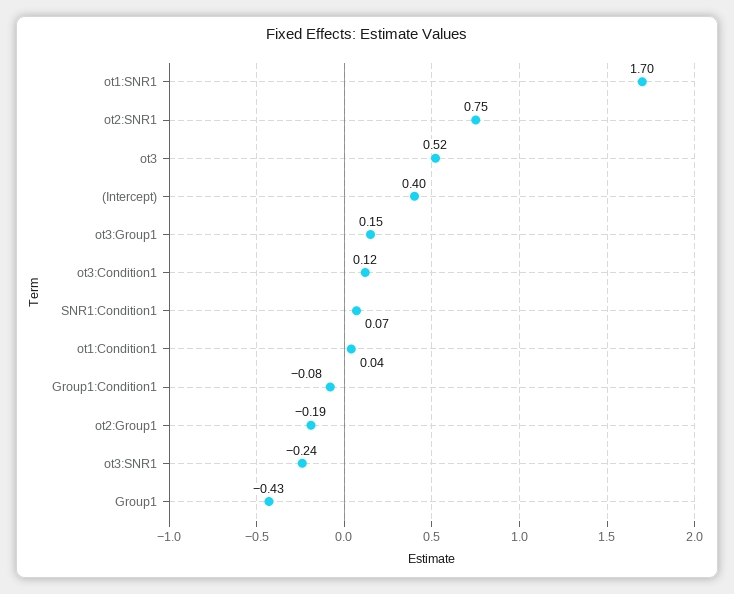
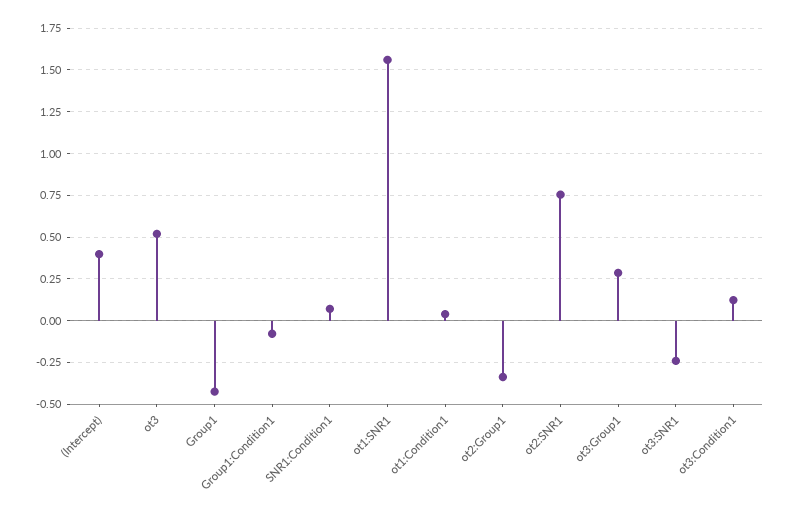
ot1:SNR1: 1.7 -> 1.55
ot3:Group1: 0.15 -> 0.3
ot2:Group1: -0.19 -> -0.35

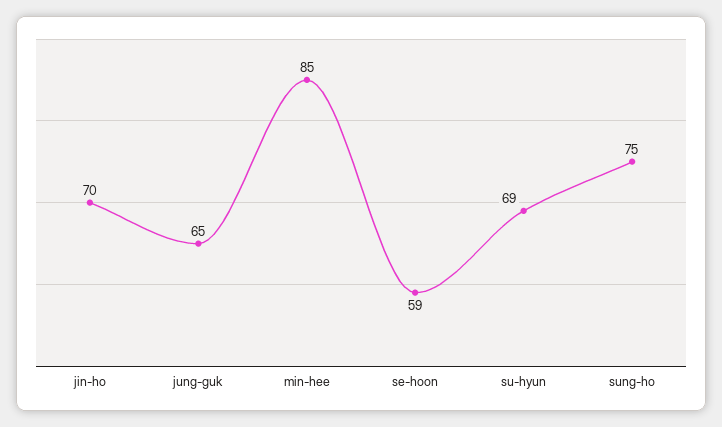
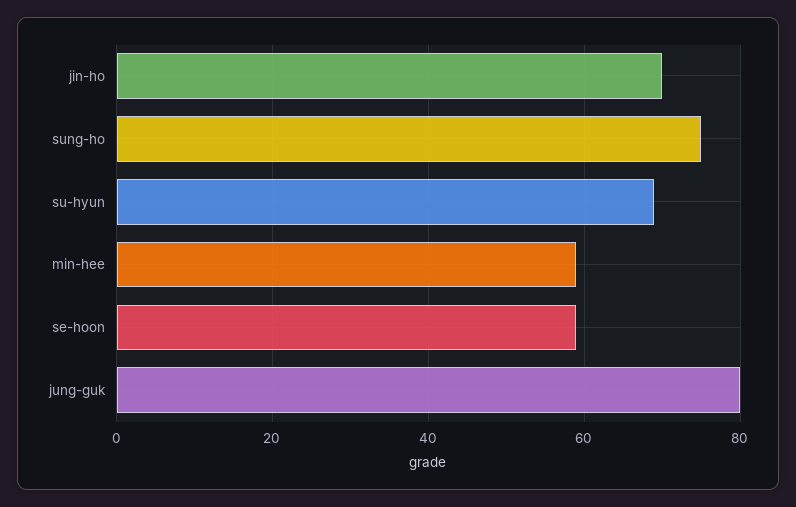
jung-guk: 65 -> 80
min-hee: 85 -> 60

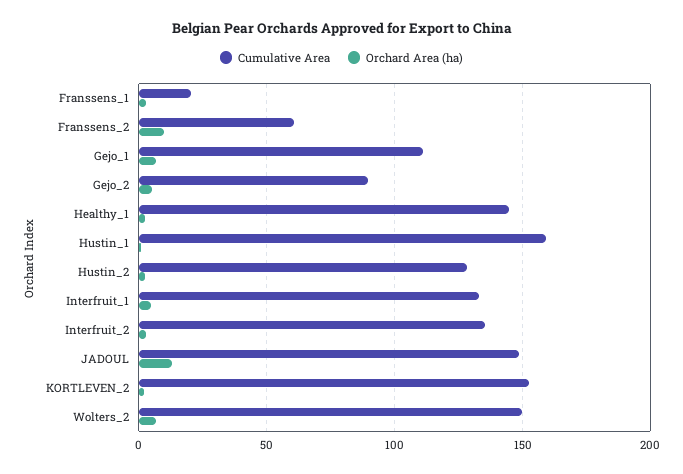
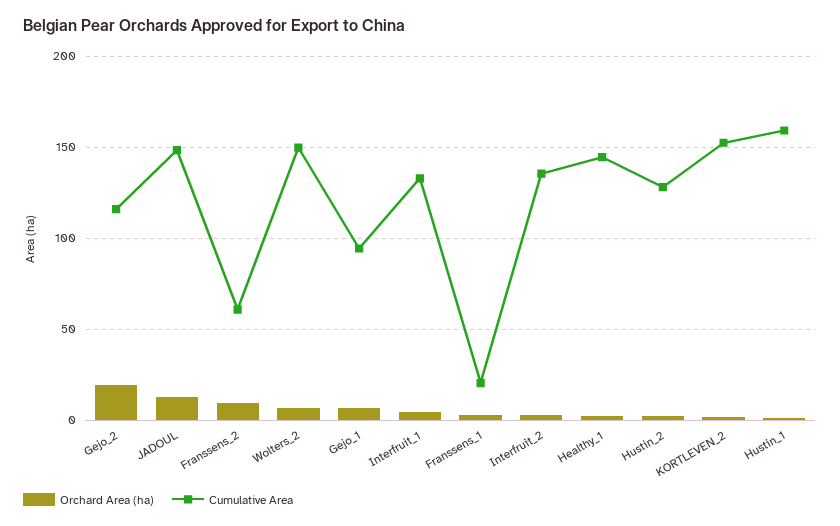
Cumulative Area, Gejo_1: 110 -> 95
Cumulative Area, Gejo_2: 90 -> 115
Orchard Area (ha), Gejo_2: 5 -> 20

-------

Description of the task: Retype the whole listing. Keep every word exact but include no pictures.

The completed task:
ot1:SNR1: 1.7 -> 1.55
ot3:Group1: 0.15 -> 0.3
ot2:Group1: -0.19 -> -0.35

jung-guk: 65 -> 80
min-hee: 85 -> 60

Cumulative Area, Gejo_1: 110 -> 95
Cumulative Area, Gejo_2: 90 -> 115
Orchard Area (ha), Gejo_2: 5 -> 20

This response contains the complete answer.